# Matlacha Park 2/26/03



## Jighead (Dec 1, 2002)

Matlacha - 5:00pm - 9:40pm

Beautiful day...sunny, warm, calm! 
Picked up a better rod and had to try it out..major difference!!

Score for the day...3 catfish, 1 sailcatfish, 2 ladyfish, 2 snappers, and 2 trout. Unfortunately the trout were only about 13"...but alot of fun. Park closes at 10:00pm so I had to leave them biting  ,but still a beautiful day!!!

Tight lines,

Jighead


----------



## SeaSalt (Apr 29, 2002)

Man... I wish I was down in florida... Up here in Northern VA, it snowed like every week since the fall and they are calling for additional snow of 8 to 12 inches!! Again!! again... 

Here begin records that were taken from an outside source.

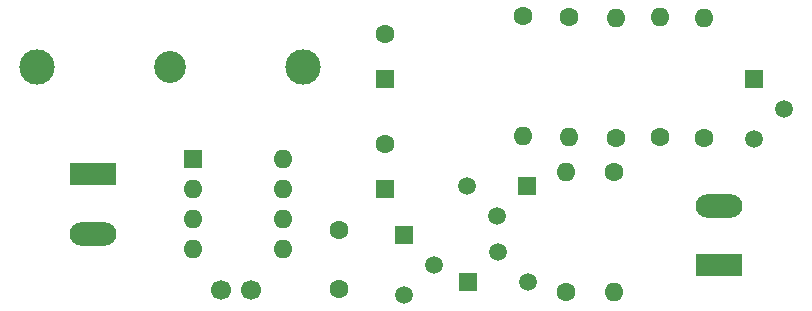
<source format=gbr>
%TF.GenerationSoftware,KiCad,Pcbnew,(5.1.8)-1*%
%TF.CreationDate,2020-12-12T19:45:25+01:00*%
%TF.ProjectId,blink_controller,626c696e-6b5f-4636-9f6e-74726f6c6c65,rev?*%
%TF.SameCoordinates,Original*%
%TF.FileFunction,Soldermask,Top*%
%TF.FilePolarity,Negative*%
%FSLAX46Y46*%
G04 Gerber Fmt 4.6, Leading zero omitted, Abs format (unit mm)*
G04 Created by KiCad (PCBNEW (5.1.8)-1) date 2020-12-12 19:45:25*
%MOMM*%
%LPD*%
G01*
G04 APERTURE LIST*
%ADD10C,2.700000*%
%ADD11C,3.000000*%
%ADD12O,1.600000X1.600000*%
%ADD13R,1.600000X1.600000*%
%ADD14C,1.700000*%
%ADD15C,1.600000*%
%ADD16R,1.500000X1.500000*%
%ADD17C,1.500000*%
%ADD18O,3.960000X1.980000*%
%ADD19R,3.960000X1.980000*%
G04 APERTURE END LIST*
D10*
%TO.C,F1*%
X33350000Y-25500000D03*
D11*
X22100000Y-25500000D03*
X44600000Y-25500000D03*
%TD*%
D12*
%TO.C,U1*%
X42920000Y-33300000D03*
X35300000Y-40920000D03*
X42920000Y-35840000D03*
X35300000Y-38380000D03*
X42920000Y-38380000D03*
X35300000Y-35840000D03*
X42920000Y-40920000D03*
D13*
X35300000Y-33300000D03*
%TD*%
D14*
%TO.C,SW1*%
X40240000Y-44400000D03*
X37700000Y-44400000D03*
%TD*%
D12*
%TO.C,R7*%
X66925000Y-34365000D03*
D15*
X66925000Y-44525000D03*
%TD*%
D12*
%TO.C,R6*%
X63275000Y-31360000D03*
D15*
X63275000Y-21200000D03*
%TD*%
D12*
%TO.C,R5*%
X74875000Y-21240000D03*
D15*
X74875000Y-31400000D03*
%TD*%
D12*
%TO.C,R4*%
X70925000Y-44585000D03*
D15*
X70925000Y-34425000D03*
%TD*%
D12*
%TO.C,R3*%
X71075000Y-21340000D03*
D15*
X71075000Y-31500000D03*
%TD*%
D12*
%TO.C,R2*%
X78575000Y-21340000D03*
D15*
X78575000Y-31500000D03*
%TD*%
D12*
%TO.C,R1*%
X67175000Y-31460000D03*
D15*
X67175000Y-21300000D03*
%TD*%
D16*
%TO.C,Q4*%
X82800000Y-26550000D03*
D17*
X82800000Y-31630000D03*
X85340000Y-29090000D03*
%TD*%
D16*
%TO.C,Q3*%
X63600000Y-35550000D03*
D17*
X58520000Y-35550000D03*
X61060000Y-38090000D03*
%TD*%
D16*
%TO.C,Q2*%
X58575000Y-43675000D03*
D17*
X63655000Y-43675000D03*
X61115000Y-41135000D03*
%TD*%
D16*
%TO.C,Q1*%
X53200000Y-39700000D03*
D17*
X53200000Y-44780000D03*
X55740000Y-42240000D03*
%TD*%
D18*
%TO.C,J2*%
X79850000Y-37250000D03*
D19*
X79850000Y-42250000D03*
%TD*%
D18*
%TO.C,J1*%
X26800000Y-39600000D03*
D19*
X26800000Y-34600000D03*
%TD*%
D15*
%TO.C,C3*%
X51600000Y-22700000D03*
D13*
X51600000Y-26500000D03*
%TD*%
D15*
%TO.C,C2*%
X51600000Y-32000000D03*
D13*
X51600000Y-35800000D03*
%TD*%
D15*
%TO.C,C1*%
X47700000Y-39300000D03*
X47700000Y-44300000D03*
%TD*%
M02*

</source>
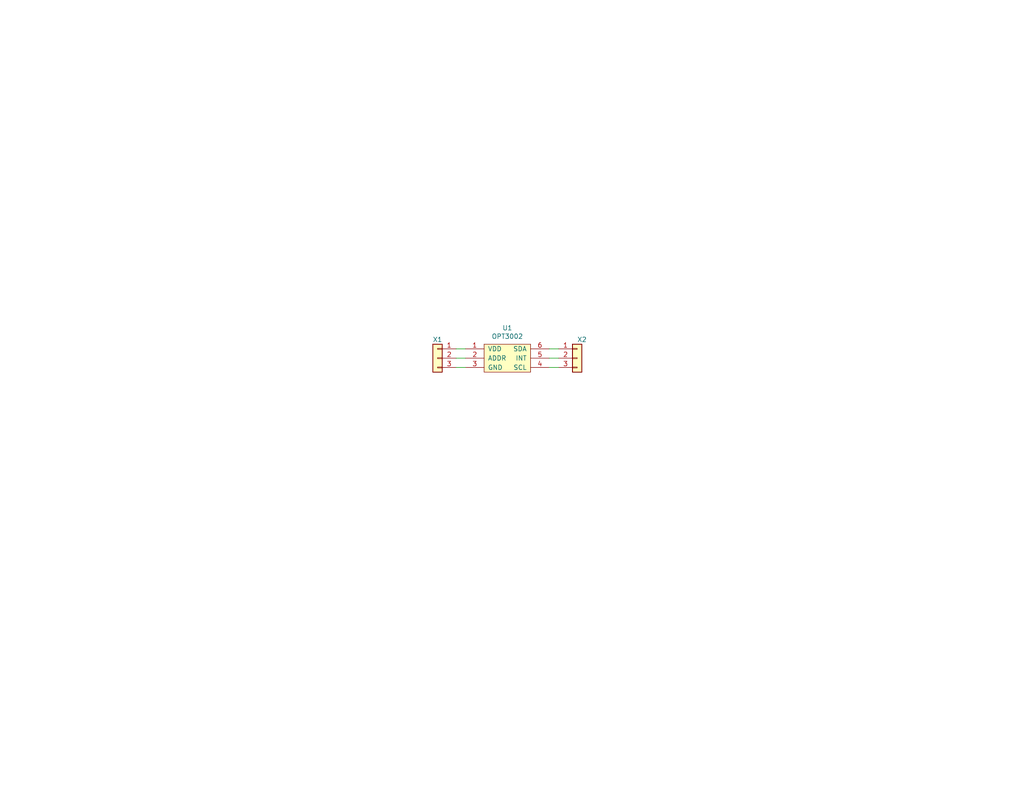
<source format=kicad_sch>
(kicad_sch (version 20230121) (generator eeschema)

  (uuid 9fd8cb63-d6e4-4a97-b702-339957e4f75f)

  (paper "USLetter")

  (title_block
    (title "OPT3002 Breakout")
    (date "2018-08-16")
    (rev "1")
    (company "Alex M.")
  )

  


  (wire (pts (xy 149.86 97.79) (xy 152.4 97.79))
    (stroke (width 0) (type default))
    (uuid 3a3f5ed0-0856-49ed-9b7b-919536dfe192)
  )
  (wire (pts (xy 124.46 100.33) (xy 127 100.33))
    (stroke (width 0) (type default))
    (uuid 6d5e1995-92a9-478c-a6da-58eb7d74dadd)
  )
  (wire (pts (xy 149.86 95.25) (xy 152.4 95.25))
    (stroke (width 0) (type default))
    (uuid a87ef855-e2b1-41e0-9711-8338aa00dd65)
  )
  (wire (pts (xy 149.86 100.33) (xy 152.4 100.33))
    (stroke (width 0) (type default))
    (uuid ad85fe7b-dd85-4424-a8fc-b7e6d5aeb071)
  )
  (wire (pts (xy 124.46 97.79) (xy 127 97.79))
    (stroke (width 0) (type default))
    (uuid b3c2bc44-b22a-48b2-9adc-66568b3ec893)
  )
  (wire (pts (xy 124.46 95.25) (xy 127 95.25))
    (stroke (width 0) (type default))
    (uuid d0c22058-2cd5-4aa0-85bc-5253f9ebff66)
  )

  (symbol (lib_id "Breakout_OPT3002-rescue:OPT3002-AlexComponents") (at 138.43 97.79 0) (unit 1)
    (in_bom yes) (on_board yes) (dnp no)
    (uuid 00000000-0000-0000-0000-00005b7623d9)
    (property "Reference" "U1" (at 138.43 89.535 0)
      (effects (font (size 1.27 1.27)))
    )
    (property "Value" "OPT3002" (at 138.43 91.8464 0)
      (effects (font (size 1.27 1.27)))
    )
    (property "Footprint" "Housings_DFN_QFN:DFN-6-1EP_2x2mm_Pitch0.65mm" (at 132.08 110.49 0)
      (effects (font (size 1.27 1.27)) (justify left) hide)
    )
    (property "Datasheet" "http://www.ti.com/lit/ds/symlink/opt3002.pdf" (at 132.08 107.95 0)
      (effects (font (size 1.27 1.27)) (justify left) hide)
    )
    (property "DigiKey Part Number" "296-47274-1-ND" (at 132.08 105.41 0)
      (effects (font (size 1.27 1.27)) (justify left) hide)
    )
    (pin "1" (uuid 4638bd94-2e07-4890-bb45-04262bb1fffb))
    (pin "2" (uuid b13a5db6-67dd-4d46-94bb-75b033fb0bb0))
    (pin "3" (uuid 0b788310-7a0c-4b46-be41-2ffb1371b638))
    (pin "4" (uuid ca3d4182-6e5d-4c79-8e64-fc057f56994d))
    (pin "5" (uuid 6f8f34ab-d95d-499d-a082-991d758ce718))
    (pin "6" (uuid fa5a4b61-d524-488f-b0ad-f1e06d455126))
    (instances
      (project "Breakout_OPT3002"
        (path "/9fd8cb63-d6e4-4a97-b702-339957e4f75f"
          (reference "U1") (unit 1)
        )
      )
    )
  )

  (symbol (lib_id "Connector_Generic:Conn_01x03") (at 157.48 97.79 0) (unit 1)
    (in_bom yes) (on_board yes) (dnp no)
    (uuid 00000000-0000-0000-0000-00005b762631)
    (property "Reference" "X2" (at 157.48 92.71 0)
      (effects (font (size 1.27 1.27)) (justify left))
    )
    (property "Value" "Conn_01x03" (at 156.21 105.41 0)
      (effects (font (size 1.27 1.27)) (justify left) hide)
    )
    (property "Footprint" "Pin_Headers:Pin_Header_Straight_1x03_Pitch2.54mm" (at 157.48 97.79 0)
      (effects (font (size 1.27 1.27)) hide)
    )
    (property "Datasheet" "~" (at 157.48 97.79 0)
      (effects (font (size 1.27 1.27)) hide)
    )
    (pin "1" (uuid 7ea3109c-8b10-468b-92b1-e7f44ab8c3af))
    (pin "2" (uuid a545ffb5-1f60-4e61-ad0b-0e2037b1e491))
    (pin "3" (uuid da6b912a-6356-4a12-b6bb-1d52eeb37ef5))
    (instances
      (project "Breakout_OPT3002"
        (path "/9fd8cb63-d6e4-4a97-b702-339957e4f75f"
          (reference "X2") (unit 1)
        )
      )
    )
  )

  (symbol (lib_id "Connector_Generic:Conn_01x03") (at 119.38 97.79 0) (mirror y) (unit 1)
    (in_bom yes) (on_board yes) (dnp no)
    (uuid 00000000-0000-0000-0000-00005b7626fd)
    (property "Reference" "X1" (at 119.38 92.71 0)
      (effects (font (size 1.27 1.27)))
    )
    (property "Value" "Conn_01x03" (at 123.19 105.41 0)
      (effects (font (size 1.27 1.27)) hide)
    )
    (property "Footprint" "Pin_Headers:Pin_Header_Straight_1x03_Pitch2.54mm" (at 119.38 97.79 0)
      (effects (font (size 1.27 1.27)) hide)
    )
    (property "Datasheet" "~" (at 119.38 97.79 0)
      (effects (font (size 1.27 1.27)) hide)
    )
    (pin "1" (uuid 79ffebbf-4cb0-40e2-bf42-f97d04e8adff))
    (pin "2" (uuid 0f4ed6d3-cfa2-44af-922a-1d15dee2812a))
    (pin "3" (uuid c9883f33-1ef6-4ee9-b64e-49773a9605ce))
    (instances
      (project "Breakout_OPT3002"
        (path "/9fd8cb63-d6e4-4a97-b702-339957e4f75f"
          (reference "X1") (unit 1)
        )
      )
    )
  )

  (sheet_instances
    (path "/" (page "1"))
  )
)

</source>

Geez... glad at least someone is fishing.


----------



## Jighead (Dec 1, 2002)

Hey Jangwuah,

Yep, it was nice to make it out. Other people yesterday were catching alot of snapper and sheephead + the usual sk8's. Made it out again today for a while. Saw a nice cobia caught from a kayak. They didn't know what it was so they paddled over to the dock. Took a while to get him to lift it up high enough to see...but once I saw it..  

Lost a nice trout today but landed a 20" spanish. Now that I know they're there...I'm going to start targeting them!!


----------